Letters as Laboratory

The art librarians sure know how to tour.  Today, we got a curator-led, very witty tour of the Beatrix Potter Picture-Letters exhibition at the Morgan Library.  I loved Beatrix Potter when I was a child and (in storage) have the book that I read over and over again, Tales of Benjamin Bunny.  So if you love her as much as I do, then get over to the Morgan before the end of the month.

The picture-letters were the source of her books.  The curator said, “letters as laboratory.”  She wrote illustrated letters to the children in her life (she had no children, nieces or nephews).  Famously, she was writing a letter to the son of her governess.  She told him she couldn’t think what to write, so she made up a story for him in an 8 page letter, which, yes, is in the exhibit.
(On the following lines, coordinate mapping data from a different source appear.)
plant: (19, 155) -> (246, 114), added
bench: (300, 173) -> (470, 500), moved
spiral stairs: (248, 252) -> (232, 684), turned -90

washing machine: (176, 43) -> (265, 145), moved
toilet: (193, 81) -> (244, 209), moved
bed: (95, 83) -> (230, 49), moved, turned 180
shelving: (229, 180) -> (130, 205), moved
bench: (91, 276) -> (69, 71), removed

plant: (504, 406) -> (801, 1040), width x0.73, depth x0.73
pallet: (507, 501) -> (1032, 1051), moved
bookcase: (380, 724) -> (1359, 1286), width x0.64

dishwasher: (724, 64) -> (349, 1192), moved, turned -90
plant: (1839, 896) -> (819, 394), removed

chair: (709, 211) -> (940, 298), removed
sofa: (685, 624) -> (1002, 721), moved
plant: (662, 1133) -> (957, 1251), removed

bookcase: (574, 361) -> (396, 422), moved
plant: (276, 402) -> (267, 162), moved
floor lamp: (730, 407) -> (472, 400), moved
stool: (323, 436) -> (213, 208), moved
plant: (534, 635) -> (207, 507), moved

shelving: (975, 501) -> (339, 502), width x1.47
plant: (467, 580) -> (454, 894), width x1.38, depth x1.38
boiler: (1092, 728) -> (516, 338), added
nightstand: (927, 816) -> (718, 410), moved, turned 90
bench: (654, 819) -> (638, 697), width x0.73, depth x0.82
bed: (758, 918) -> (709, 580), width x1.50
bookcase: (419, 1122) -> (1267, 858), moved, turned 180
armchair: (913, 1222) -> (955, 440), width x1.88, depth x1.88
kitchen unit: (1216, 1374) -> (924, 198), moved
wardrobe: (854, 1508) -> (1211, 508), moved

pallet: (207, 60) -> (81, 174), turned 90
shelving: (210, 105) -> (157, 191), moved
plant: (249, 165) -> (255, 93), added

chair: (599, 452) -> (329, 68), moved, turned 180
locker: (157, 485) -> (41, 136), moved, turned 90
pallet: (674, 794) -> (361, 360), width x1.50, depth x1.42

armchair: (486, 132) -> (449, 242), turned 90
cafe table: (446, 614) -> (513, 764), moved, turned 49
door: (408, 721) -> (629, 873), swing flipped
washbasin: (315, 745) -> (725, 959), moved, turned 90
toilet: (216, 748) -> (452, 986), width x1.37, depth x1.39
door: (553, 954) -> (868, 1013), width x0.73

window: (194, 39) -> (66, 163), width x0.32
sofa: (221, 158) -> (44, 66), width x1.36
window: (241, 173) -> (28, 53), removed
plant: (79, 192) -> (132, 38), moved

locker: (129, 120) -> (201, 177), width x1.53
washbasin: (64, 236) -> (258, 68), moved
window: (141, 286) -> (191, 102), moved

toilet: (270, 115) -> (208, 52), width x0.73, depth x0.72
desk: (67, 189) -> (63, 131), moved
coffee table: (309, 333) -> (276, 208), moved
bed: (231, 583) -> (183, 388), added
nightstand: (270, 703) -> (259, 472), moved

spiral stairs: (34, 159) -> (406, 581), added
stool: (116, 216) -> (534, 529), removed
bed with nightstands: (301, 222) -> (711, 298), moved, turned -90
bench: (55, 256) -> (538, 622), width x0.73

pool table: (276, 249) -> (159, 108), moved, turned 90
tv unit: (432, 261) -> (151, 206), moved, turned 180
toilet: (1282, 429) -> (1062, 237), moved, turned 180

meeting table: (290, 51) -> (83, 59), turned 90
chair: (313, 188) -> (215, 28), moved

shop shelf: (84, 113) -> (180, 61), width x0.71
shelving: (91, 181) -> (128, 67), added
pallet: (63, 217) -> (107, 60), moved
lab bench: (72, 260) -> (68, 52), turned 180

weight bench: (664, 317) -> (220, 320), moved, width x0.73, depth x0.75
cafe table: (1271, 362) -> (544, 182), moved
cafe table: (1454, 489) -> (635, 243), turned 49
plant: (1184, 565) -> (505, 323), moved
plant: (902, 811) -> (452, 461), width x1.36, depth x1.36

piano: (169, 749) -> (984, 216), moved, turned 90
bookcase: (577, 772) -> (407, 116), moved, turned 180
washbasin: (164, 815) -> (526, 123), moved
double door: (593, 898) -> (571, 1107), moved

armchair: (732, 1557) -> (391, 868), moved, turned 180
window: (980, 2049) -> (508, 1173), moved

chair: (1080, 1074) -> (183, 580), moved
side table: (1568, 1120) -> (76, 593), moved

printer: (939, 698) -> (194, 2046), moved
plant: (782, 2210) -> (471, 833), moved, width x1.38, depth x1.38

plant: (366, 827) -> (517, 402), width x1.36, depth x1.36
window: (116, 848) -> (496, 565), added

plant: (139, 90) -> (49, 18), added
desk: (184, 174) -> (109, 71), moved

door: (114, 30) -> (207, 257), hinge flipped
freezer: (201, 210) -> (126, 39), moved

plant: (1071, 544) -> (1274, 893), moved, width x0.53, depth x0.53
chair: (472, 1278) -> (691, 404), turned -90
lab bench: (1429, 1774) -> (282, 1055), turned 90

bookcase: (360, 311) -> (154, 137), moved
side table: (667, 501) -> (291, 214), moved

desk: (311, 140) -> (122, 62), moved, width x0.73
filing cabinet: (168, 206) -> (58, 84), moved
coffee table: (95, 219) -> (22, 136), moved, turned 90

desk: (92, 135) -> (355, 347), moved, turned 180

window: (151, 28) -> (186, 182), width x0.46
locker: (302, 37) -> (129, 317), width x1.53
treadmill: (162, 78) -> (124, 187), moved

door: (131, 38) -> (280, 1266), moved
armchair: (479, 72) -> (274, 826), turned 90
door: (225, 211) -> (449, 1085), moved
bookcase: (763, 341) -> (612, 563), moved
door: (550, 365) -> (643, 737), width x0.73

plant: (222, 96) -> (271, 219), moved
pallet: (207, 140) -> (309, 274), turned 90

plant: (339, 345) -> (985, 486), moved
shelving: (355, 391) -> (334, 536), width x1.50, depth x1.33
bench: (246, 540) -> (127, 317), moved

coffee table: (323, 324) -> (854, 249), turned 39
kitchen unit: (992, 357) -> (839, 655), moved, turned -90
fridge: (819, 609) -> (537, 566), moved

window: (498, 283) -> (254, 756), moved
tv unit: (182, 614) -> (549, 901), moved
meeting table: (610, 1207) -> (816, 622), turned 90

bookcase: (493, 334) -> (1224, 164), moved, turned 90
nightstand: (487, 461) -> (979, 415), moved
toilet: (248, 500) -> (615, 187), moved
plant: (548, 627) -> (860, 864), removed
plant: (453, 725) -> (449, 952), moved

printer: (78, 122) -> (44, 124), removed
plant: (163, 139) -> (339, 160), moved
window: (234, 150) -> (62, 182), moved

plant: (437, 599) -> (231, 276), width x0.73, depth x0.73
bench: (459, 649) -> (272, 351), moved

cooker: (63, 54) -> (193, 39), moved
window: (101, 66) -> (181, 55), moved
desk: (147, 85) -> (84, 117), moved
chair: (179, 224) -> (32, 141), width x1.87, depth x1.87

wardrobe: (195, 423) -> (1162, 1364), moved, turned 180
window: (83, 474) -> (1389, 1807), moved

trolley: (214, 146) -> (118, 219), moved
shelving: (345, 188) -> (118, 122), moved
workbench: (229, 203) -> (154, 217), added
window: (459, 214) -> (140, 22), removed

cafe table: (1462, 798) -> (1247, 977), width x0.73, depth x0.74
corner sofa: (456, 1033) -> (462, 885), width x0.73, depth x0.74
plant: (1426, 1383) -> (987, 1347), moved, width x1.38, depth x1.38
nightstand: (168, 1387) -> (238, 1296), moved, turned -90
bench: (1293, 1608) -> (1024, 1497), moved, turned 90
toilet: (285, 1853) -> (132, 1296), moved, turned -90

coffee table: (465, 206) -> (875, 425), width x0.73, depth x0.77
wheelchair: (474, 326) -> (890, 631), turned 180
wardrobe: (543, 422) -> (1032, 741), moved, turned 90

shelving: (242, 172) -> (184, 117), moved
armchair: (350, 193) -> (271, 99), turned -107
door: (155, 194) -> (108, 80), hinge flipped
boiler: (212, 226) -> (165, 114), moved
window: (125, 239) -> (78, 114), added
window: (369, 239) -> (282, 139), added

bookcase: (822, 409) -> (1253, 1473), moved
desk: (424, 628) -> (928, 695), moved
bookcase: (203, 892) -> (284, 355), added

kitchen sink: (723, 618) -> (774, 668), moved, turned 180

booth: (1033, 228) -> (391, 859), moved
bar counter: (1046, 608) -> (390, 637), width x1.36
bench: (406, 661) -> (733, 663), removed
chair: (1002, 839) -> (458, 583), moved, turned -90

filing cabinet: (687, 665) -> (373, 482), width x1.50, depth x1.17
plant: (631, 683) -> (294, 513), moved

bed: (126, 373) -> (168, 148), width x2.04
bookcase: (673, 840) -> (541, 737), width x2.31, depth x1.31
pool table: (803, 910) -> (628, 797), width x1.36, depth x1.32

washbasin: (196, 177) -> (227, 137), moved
Peter Rabbit was born.

You can read the letter and see her labeled drawings of Flopsy, Mopsy, Cottontail, and Peter.  Much later, she borrowed the letter back, copied it, added some scenes, and Peter, the book version, was launched.

But no publisher would have it, and since Beatrix was wealthy, she self-published 200 copies in black and white (since the letters were in b/w) for friends and relatives–yes, one is in the exhibit.  It really caught on because she knew how to capture the essence of the actual animals and then put them in human situations–a charming combination.

The exhibit also has wonderful photographs, adult letters, a scrapbook, her nature drawings, and original paintings for the books.  Here are some of my favorite things:

– a photograph of Beatrix with a rabbit named Benjamin Bouncer on a thin, string leash

– the 1907 patent application for the toy of Jemima Puddle-Duck, which has ‘mug’ shots, as if for a criminal, labeled front, side, and back–hilarious

– a drawing of the Cinderella story she made for her fiance and publisher Norman Warne, in which the pumpkin carriage is pulled by rabbits; he died before they could marry, but she must have looked at him as her Prince Charming, who would take her away from an overly restrictive Victorian home

– the miniature letters she wrote to children from characters in the books.  For example, one letter was signed Your Friend, Peter Rabbit.  There also are a couple of 2″ high mailboxes.  Apparently, she gave the mailboxes to the children, then when she would visit the parents, she would drop a letter in the mailbox for the child.  Sweet!

The whole exhibit is too sweet for my words.  In a world that can be so sour all too often, give yourself a 30 minute inner child respite with Beatrix.  It’s juuuuust right.